Even those who have lost hope that their country will free itself from a corrupt ruling elite and finally build a prosperous economy remain active. They rise day after day to help rebuild and to protest government inaction, corruption, and incompetence. Lebanese youth are leading recovery efforts for their city—crowdfunding for construction materials, volunteering their own skills (including construction) and time, and setting up sites to coordinate food donations and distributions to feed tens of thousands of people who have suddenly become destitute.
While the people of Lebanon work to rebuild their homes and their lives, the international community is also mobilizing to help the country begin to function more normally and to reduce the impact of the compounding crises on the most vulnerable members of society. The United Nations World Food Program (WFP) is on track to deliver more than 30,000 metric tons of wheat to Beirut and distribute 5,000 food packages to families most in need.

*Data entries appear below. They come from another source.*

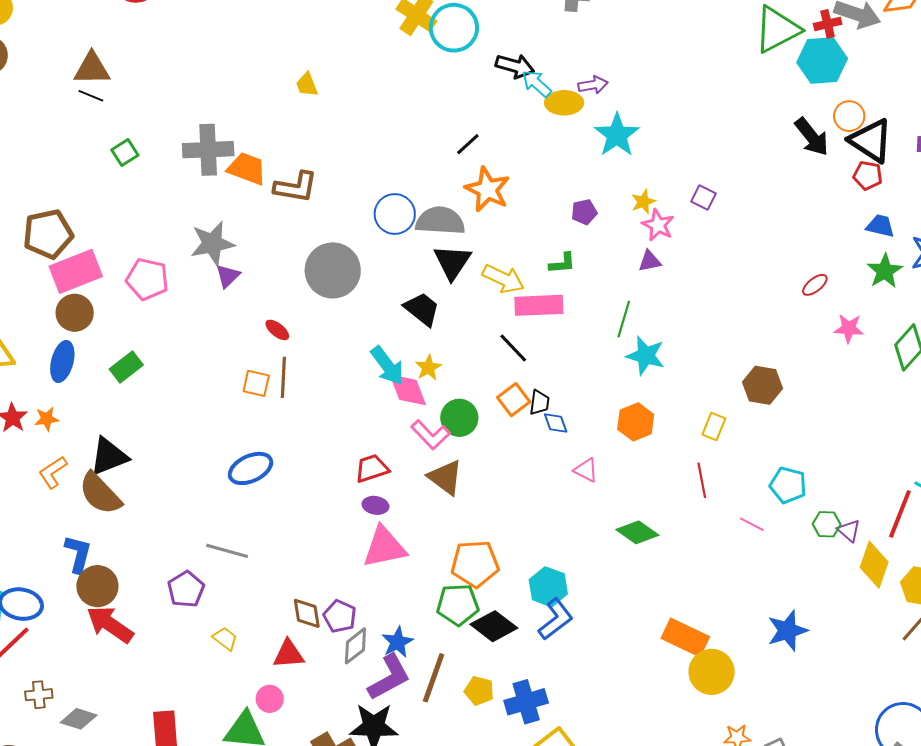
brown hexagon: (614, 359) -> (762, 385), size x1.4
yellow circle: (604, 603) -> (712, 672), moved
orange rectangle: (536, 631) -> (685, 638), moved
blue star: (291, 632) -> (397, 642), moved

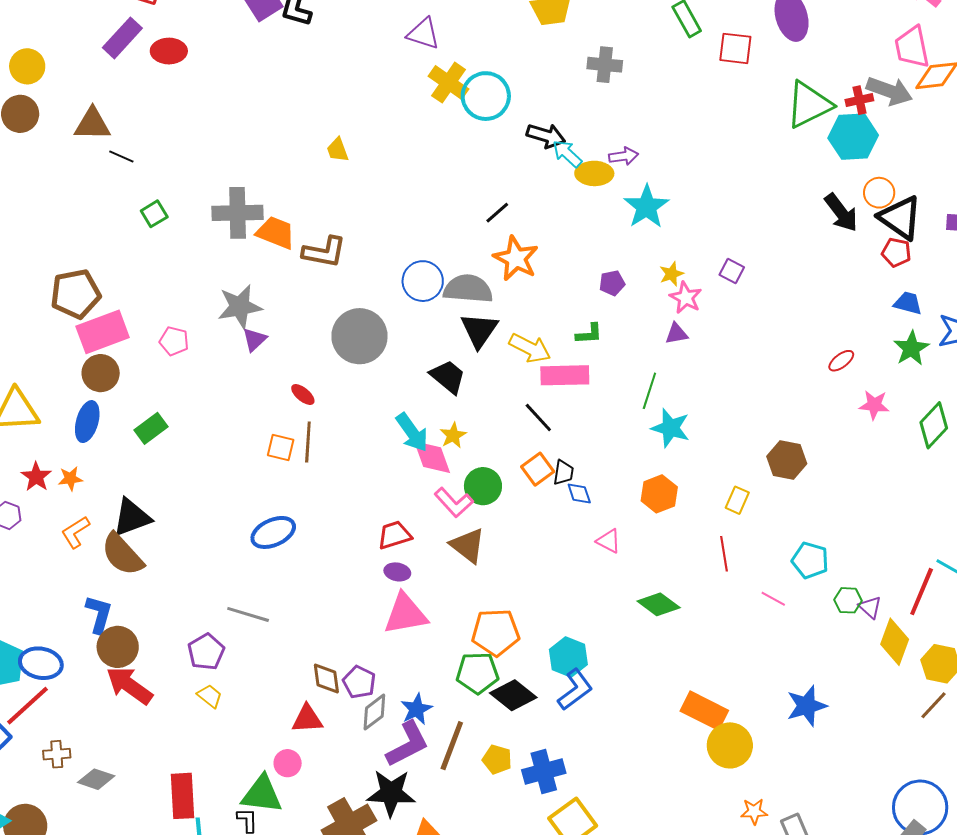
brown triangle: (92, 69) -> (92, 124), moved
pink pentagon: (147, 279) -> (174, 341), size x0.7
yellow trapezoid: (225, 639) -> (210, 696), moved

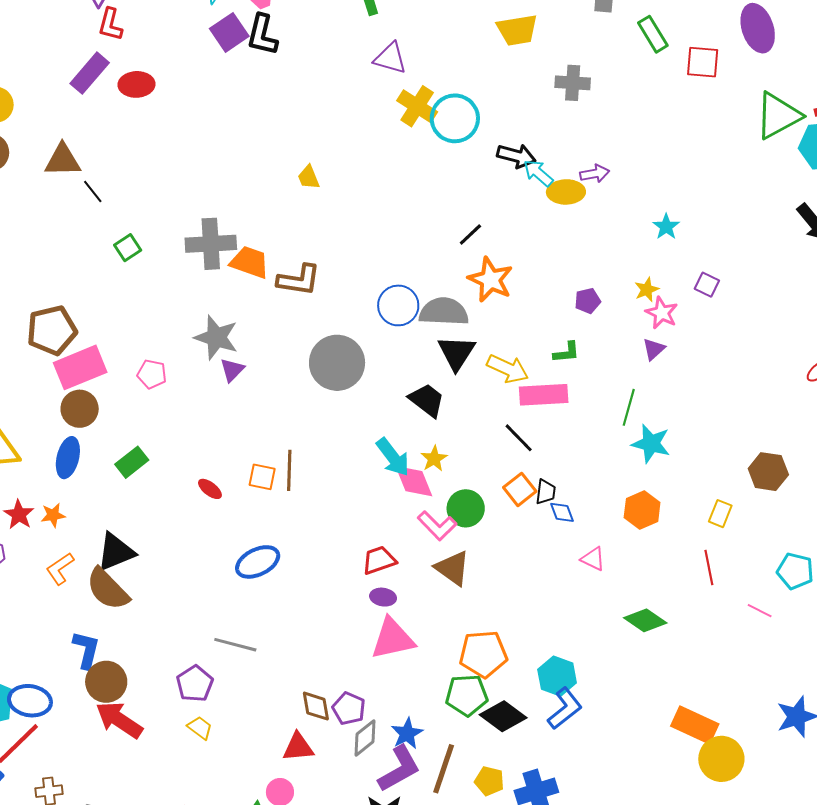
black line: (121, 157) -> (93, 192), turned 30
cyan star: (646, 207) -> (666, 227), moved, size x0.6
gray star: (240, 307) -> (216, 337), turned 30
purple triangle: (676, 334) -> (654, 349), turned -30
red ellipse: (303, 394) -> (210, 489), moved

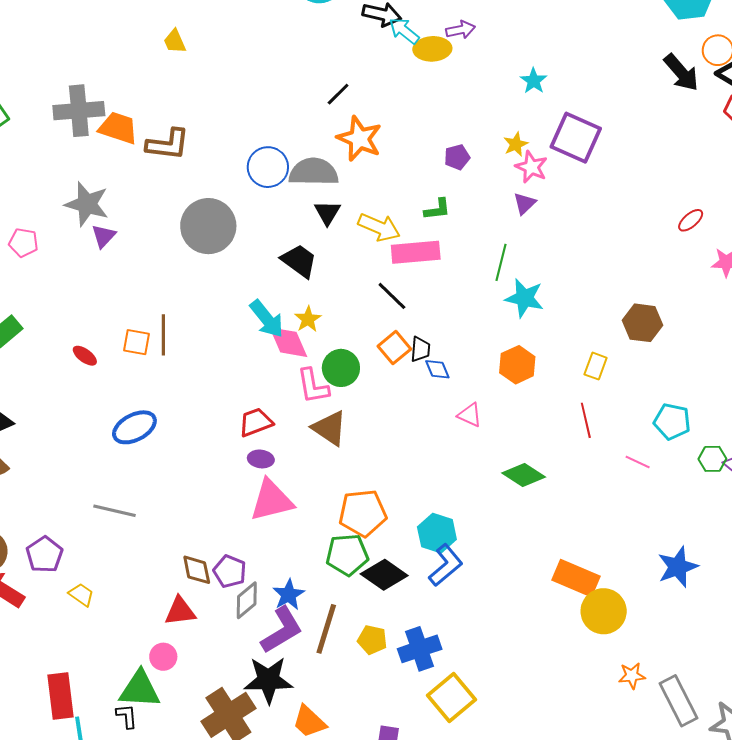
purple square: (707, 285) -> (576, 138), size x2.0
black triangle: (456, 353) -> (327, 213), size x0.7
pink L-shape: (437, 526) -> (313, 386), turned 36
purple pentagon: (195, 684) -> (44, 555), moved

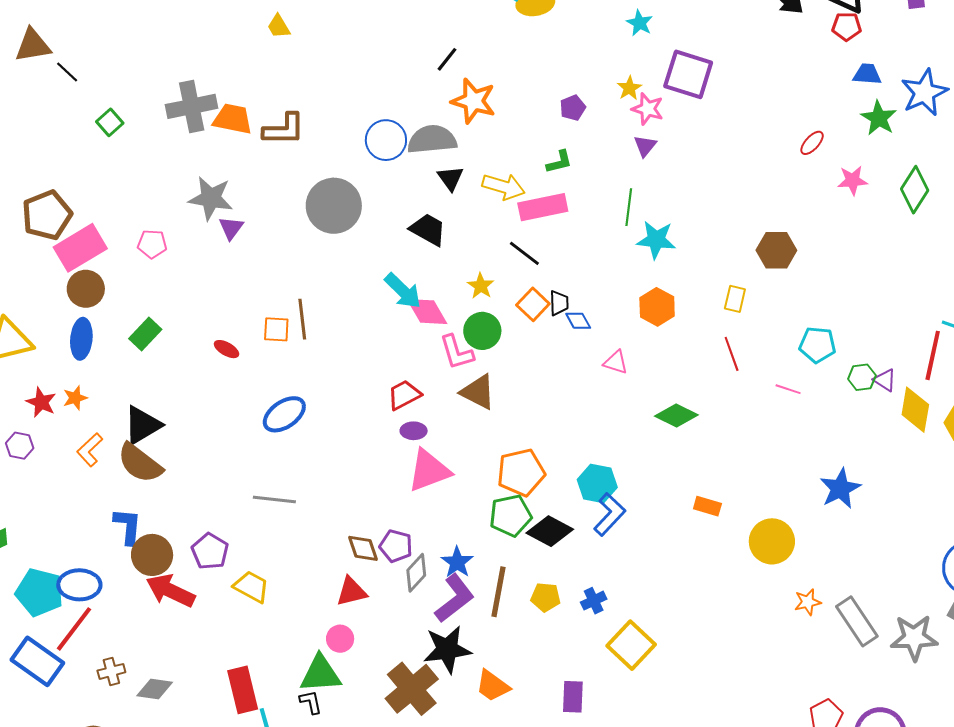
yellow star: (308, 319) -> (481, 286), moved
orange rectangle: (576, 578) -> (707, 506), moved, size x0.6
yellow trapezoid: (81, 595) -> (251, 587), size x1.4
blue cross: (420, 649) -> (594, 601), size x0.6

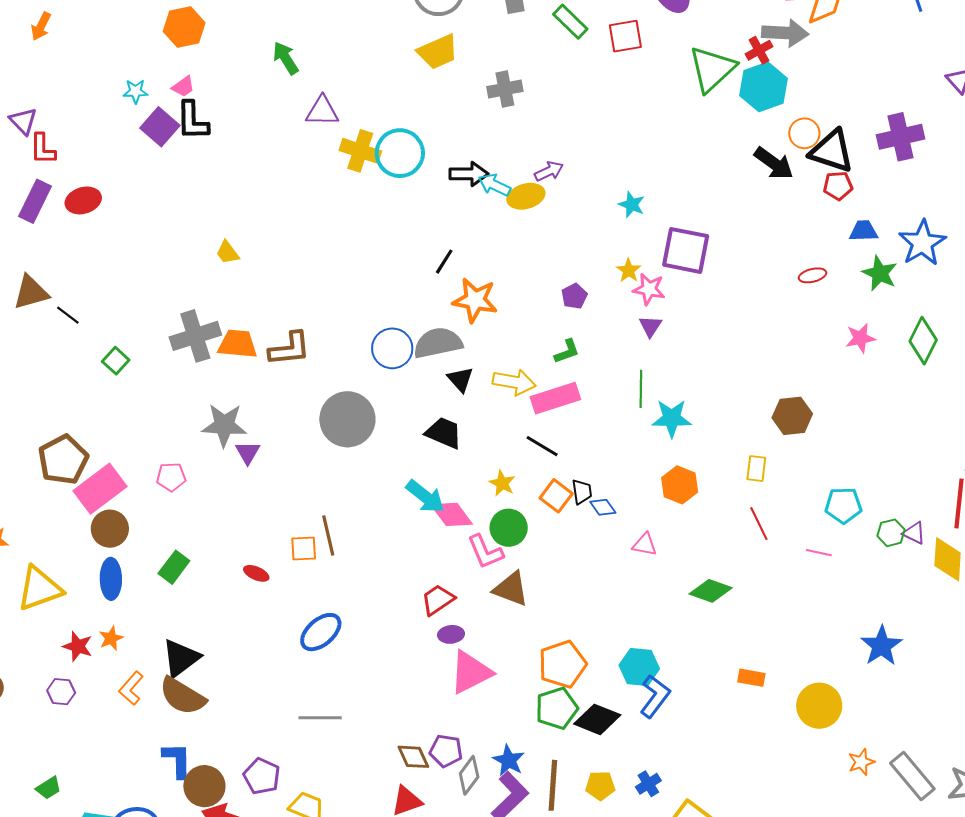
yellow trapezoid: (279, 26) -> (228, 252), moved
red ellipse: (812, 143) -> (812, 275), moved, turned 40

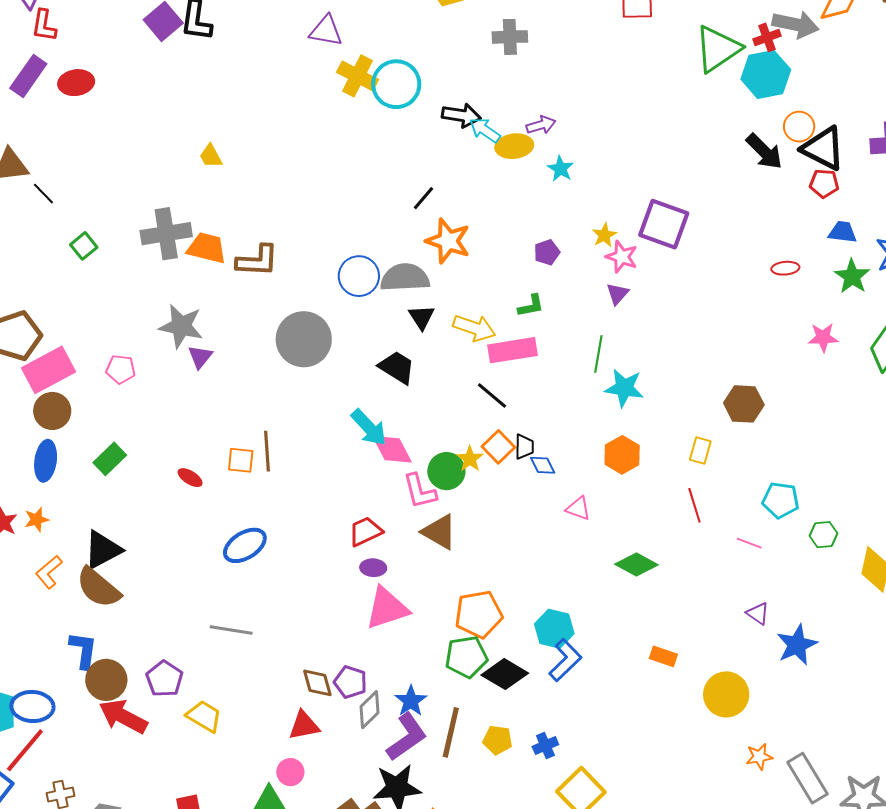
cyan star: (632, 205) -> (561, 169), moved
yellow star: (502, 483) -> (470, 459), moved
purple triangle: (914, 533) -> (758, 613), moved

The WFP is also working to restore enough functionality to the Port of Beirut to be able to receive the food aid arriving in the country. Lebanon normally imports 85 percent of its food, much of it through this crucial port. While the U.S. government has announced $15.1 million in emergency aid to Beirut through USAID, there is still much more to be done to aid a country struggling with an economy in free fall while many of its own people, as well as people from what is one of the largest refugee populations in the world, face a food crisis. Beirut is seeing a resurgence of coronavirus cases at a time where three major hospitals have suffered significant damage, and the explosions have also exacerbated other existing problems such as gender-based violence and lack of adequate care for pregnant women. Multiple UN agencies have issued funding appeals, including the U.N. High Commissioner for Refugees (UNHCR), the U.N. Population Fund (UNFPA), and WFP.
All available resources are urgently needed not only to meet survivors’ basic needs now, but to enable and equip Lebanon to establish or strengthen critical components of resilience, such as livelihoods that are viable in the current context as well as key elements of social protection, including health care and nutrition services.
Rahma Sohail is the 2020 Crook Fellow with Bread for the World Institute.